Violência policial contra negros no Brasil e no mundo
Enviada em 19/06/2020
Na minissérie Olhos que Condenam, é retratado o caso dos “Cinco do Central Park”, em que cinco adolescentes são presos injustamente sob a acusação de estupro e homicídio de uma corredora. Nesse contexto, os policiais envolvidos no inquérito forçam, através de xingamentos e maus-tratos, os garotos a assumirem o crime. Sob essa perspectiva, no Brasil, situações como essa de violência policial por causa da cor da pele ocorrem constantemente, em virtude do racismo estrutural do sistema de justiça.
Em primeiro lugar, vale ressaltar que, segundo o terceiro artigo da Constituição Federal, promulgada em 1988, é dever da República promover o bem de todos, sem distinção de raça. Apesar disso, esse preceito não é seguido por parte da polícia brasileira, que insiste em matar pessoas por serem negras, como ocorreu recentemente com o jovem Guilherme Silva Guedes, de 15 anos. Desse modo, constata-se, como uma das causas do problema, a incompetência policial em cumprir com a lei.
A posteriori, é valido destacar a presença da violência nas operações policiais em favelas.
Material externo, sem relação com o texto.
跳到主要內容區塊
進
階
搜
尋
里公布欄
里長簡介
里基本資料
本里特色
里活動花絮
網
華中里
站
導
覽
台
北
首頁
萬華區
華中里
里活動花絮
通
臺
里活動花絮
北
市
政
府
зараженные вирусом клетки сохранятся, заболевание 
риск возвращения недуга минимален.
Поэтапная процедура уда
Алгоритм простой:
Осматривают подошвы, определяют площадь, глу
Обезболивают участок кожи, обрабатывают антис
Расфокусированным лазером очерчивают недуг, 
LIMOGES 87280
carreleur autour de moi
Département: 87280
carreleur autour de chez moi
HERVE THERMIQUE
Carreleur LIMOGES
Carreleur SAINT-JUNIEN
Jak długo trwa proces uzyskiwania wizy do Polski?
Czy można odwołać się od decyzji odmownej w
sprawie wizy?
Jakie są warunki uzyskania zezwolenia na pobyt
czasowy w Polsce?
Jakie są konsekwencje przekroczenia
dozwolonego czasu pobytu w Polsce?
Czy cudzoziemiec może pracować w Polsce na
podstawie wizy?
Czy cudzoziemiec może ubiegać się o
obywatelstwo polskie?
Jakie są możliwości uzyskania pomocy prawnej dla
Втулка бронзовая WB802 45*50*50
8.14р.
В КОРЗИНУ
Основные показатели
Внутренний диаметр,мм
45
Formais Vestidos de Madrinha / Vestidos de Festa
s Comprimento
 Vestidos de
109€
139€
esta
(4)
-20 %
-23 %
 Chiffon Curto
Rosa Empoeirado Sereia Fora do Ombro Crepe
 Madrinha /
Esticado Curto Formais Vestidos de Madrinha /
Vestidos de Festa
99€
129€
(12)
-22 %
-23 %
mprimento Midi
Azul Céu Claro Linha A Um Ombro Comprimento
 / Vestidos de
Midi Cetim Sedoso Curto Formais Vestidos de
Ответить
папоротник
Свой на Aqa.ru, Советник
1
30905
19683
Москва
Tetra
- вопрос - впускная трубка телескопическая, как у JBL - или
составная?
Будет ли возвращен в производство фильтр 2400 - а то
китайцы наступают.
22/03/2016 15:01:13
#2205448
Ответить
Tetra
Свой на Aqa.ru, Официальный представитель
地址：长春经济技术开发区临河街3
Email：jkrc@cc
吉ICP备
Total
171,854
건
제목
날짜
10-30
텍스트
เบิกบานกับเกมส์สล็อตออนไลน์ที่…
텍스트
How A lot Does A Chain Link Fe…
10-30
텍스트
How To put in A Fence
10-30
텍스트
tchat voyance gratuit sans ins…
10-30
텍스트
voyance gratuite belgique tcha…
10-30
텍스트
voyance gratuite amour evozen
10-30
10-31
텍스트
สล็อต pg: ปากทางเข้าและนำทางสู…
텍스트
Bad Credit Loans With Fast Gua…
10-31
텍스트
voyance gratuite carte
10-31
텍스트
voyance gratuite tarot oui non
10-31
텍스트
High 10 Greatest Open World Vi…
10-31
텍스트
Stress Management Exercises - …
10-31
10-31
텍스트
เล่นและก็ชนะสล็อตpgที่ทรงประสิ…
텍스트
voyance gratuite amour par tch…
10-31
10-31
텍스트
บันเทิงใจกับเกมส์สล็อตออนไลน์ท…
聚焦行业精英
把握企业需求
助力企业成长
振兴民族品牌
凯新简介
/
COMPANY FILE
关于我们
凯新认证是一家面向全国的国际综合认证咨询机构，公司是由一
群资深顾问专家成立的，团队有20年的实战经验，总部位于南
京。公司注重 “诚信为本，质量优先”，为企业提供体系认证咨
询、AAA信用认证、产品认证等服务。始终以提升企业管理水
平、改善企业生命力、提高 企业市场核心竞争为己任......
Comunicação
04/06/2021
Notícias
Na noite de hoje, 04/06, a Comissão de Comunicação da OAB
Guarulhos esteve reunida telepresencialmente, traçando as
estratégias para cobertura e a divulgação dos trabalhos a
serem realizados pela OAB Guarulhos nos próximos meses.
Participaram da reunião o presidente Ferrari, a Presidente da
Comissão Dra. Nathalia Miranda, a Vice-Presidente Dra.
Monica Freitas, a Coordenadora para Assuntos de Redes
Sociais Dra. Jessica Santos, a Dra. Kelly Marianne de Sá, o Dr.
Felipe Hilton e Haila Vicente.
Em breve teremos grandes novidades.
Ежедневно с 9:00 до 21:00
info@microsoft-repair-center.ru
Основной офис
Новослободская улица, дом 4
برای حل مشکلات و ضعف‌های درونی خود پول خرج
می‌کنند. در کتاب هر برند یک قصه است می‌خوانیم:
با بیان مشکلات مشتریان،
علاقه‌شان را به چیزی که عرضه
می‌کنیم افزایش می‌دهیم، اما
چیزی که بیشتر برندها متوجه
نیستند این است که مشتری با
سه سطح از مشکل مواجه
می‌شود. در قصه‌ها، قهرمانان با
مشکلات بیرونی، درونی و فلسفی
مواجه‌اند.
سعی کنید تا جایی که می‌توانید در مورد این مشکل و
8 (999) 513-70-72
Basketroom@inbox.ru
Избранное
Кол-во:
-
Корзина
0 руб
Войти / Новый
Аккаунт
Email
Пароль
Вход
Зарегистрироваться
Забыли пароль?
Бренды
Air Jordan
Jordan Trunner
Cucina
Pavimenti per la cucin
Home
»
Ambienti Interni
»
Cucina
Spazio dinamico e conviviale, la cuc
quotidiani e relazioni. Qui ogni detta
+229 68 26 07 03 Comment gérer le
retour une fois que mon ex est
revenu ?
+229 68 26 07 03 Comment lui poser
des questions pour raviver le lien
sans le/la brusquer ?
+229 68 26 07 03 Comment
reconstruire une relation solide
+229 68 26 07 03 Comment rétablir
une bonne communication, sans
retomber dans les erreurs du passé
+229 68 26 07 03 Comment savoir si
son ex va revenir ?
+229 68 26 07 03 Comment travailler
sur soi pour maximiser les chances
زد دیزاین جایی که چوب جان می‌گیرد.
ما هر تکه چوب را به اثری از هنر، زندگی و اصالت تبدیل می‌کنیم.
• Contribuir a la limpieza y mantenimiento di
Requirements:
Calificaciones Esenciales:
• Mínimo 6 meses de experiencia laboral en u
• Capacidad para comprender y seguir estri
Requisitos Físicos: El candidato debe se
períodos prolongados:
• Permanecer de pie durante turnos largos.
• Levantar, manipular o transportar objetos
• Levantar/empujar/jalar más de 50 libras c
Apesar do Supremo Tribunal Federal tê-las suspendido no Rio de Janeiro, as delegacias continua desobedecendo a decisão judicial e, pelo mal planejamento, elas continuam fazendo vítimas, por exemplo, a morte de João Pedro Matos Pinto, de 14 anos. Dessa maneira, observa-se que outro fator que leva à persistência do imbróglio é a chamada “guerra contra as drogas”, que ocorre em bairros pobres do país e leva a morte de inocentes.
Portanto, em virtude dos fatos supracitados, é necessário que ações sejam tomadas para a resolução do impasse. Sendo assim, cabe ao Poder Legislativo sancionar uma reforma policial, em que sejam proibidas violência por parte da polícia nas abordagens. Além disso, nela, serão criadas normas que instruem os policiais a denunciar parceiros por agressão a civis. Destarte, a população negra se sentirá mais segura ao sair de casa sabendo que quem deveria protegê-la está cumprindo seu dever.